2nd damaged cable found in Skyway
By CURTIS KRUEGER
© St. Petersburg Times,
ST. PETERSBURG -- Inside one of the columns supporting the Sunshine Skyway bridge, engineers have found three broken strands in a steel cable, the second such discovery in recent months.
The Skyway is safe in spite of the damage, state transportation officials stressed. But they said the deterioration shows they must spend more time investigating why portions of certain cables, called tendons, have corroded and broken.
Among the questions they'll try to answer is why five bridge columns apparently were built without anyone filling in small open areas near their bases, said Pepe Garcia, the state Department of Transportation's regional structural and facilities engineer.
Garcia stopped short of saying that work was improperly done on the bridge. But he said he knows of no reason those areas would not have been filled in with grout to keep saltwater or other potentially damaging material out of the hollow concrete columns that hold up the bridge.
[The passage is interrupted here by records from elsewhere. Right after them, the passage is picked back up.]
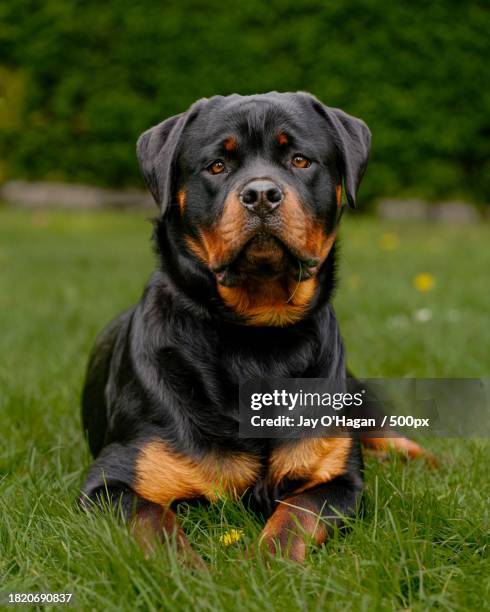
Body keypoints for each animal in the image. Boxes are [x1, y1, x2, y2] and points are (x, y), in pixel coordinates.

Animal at [80, 92, 428, 564]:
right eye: (216, 166)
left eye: (300, 160)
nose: (261, 193)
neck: (256, 338)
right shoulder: (112, 480)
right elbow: (154, 521)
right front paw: (185, 571)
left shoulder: (337, 478)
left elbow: (296, 514)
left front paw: (268, 564)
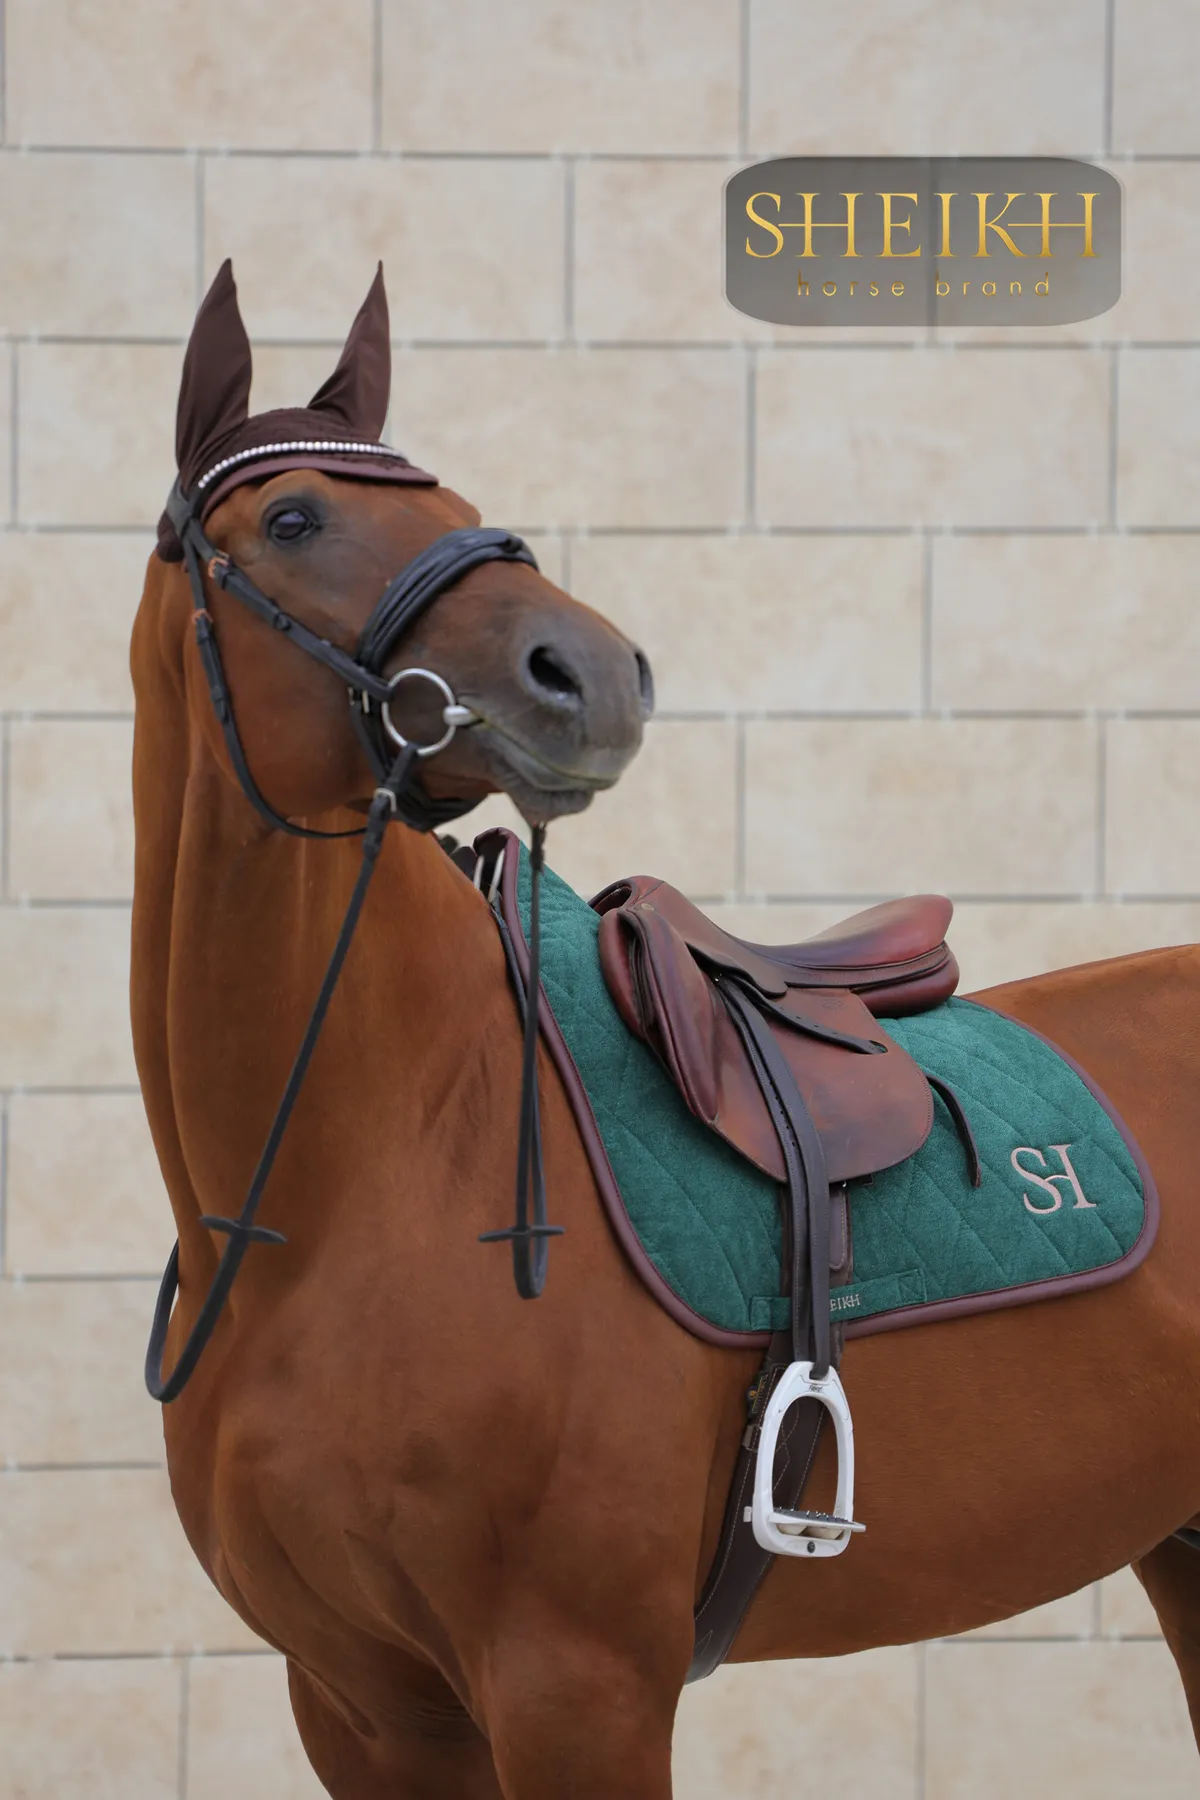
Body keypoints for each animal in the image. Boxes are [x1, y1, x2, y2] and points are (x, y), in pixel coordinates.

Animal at [132, 266, 1200, 1797]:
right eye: (291, 518)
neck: (350, 1197)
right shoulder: (363, 1710)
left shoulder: (580, 1694)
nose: (590, 672)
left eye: (455, 493)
The two bridge columns with the damaged cables are among the five that had had no grout in the open areas, Garcia said. The other three do not appear to have damage.
DOT spokeswoman Marion Pscion stressed that the bridge "is perfectly safe." Both she and Garcia said the agency's regular maintenance and inspection routine helped officials discover the damage, and that it would likely take another couple of months to determine what was causing it.
The 4.1-mile bridge, which links Pinellas and Manatee counties across Tampa Bay, rests on 76 hollow columns that contain the steel cables, or tendons. Each tendon consists of 17 steel strands, coated in watertight material. In the recently discovered damage, three of the 17 strands were broken. In the previous case, 11 of the 17 strands were broken.
DOT officials had to lower themselves into the hot, tubelike interiors of the columns to check for damage to the tendons inside.
Garcia termed the damage a "significant deficiency." However, he said additional analysis is required to evaluate how critical the damage is and what repairs are needed. Also, testing will continue to look for more damage.
The Department of Transportation recently finished fixing the hollow column where the 11 strands were broken by filling it with reinforced concrete. That cost about $150,000. One lane of traffic on the bridge was closed at times during the repairs, but it is not known if similar lane closures will be required because of the latest damage.
The possibility that saltwater led to the corrosive damage is one of the theories that will be tested, Garcia said. But no cause has been determined so far.
The open areas of the columns that were not sealed with grout are at the point where the columns rest on concrete footers. The areas are about 3 or 4 inches high and were designed as ports for injecting grout during construction, Garcia said.
Asked if the DOT might hold the bridge builder accountable for improper work, Garcia said it was far too early to make that determination.
The 14-year-old Skyway, built with a relatively new technology for the United States, was designed to last 100 years.
But the latest problems are not the only ones the bridge has had in its relatively short life. Four years ago, consultants who inspected the bridge noted signs the bridge was deteriorating faster than expected.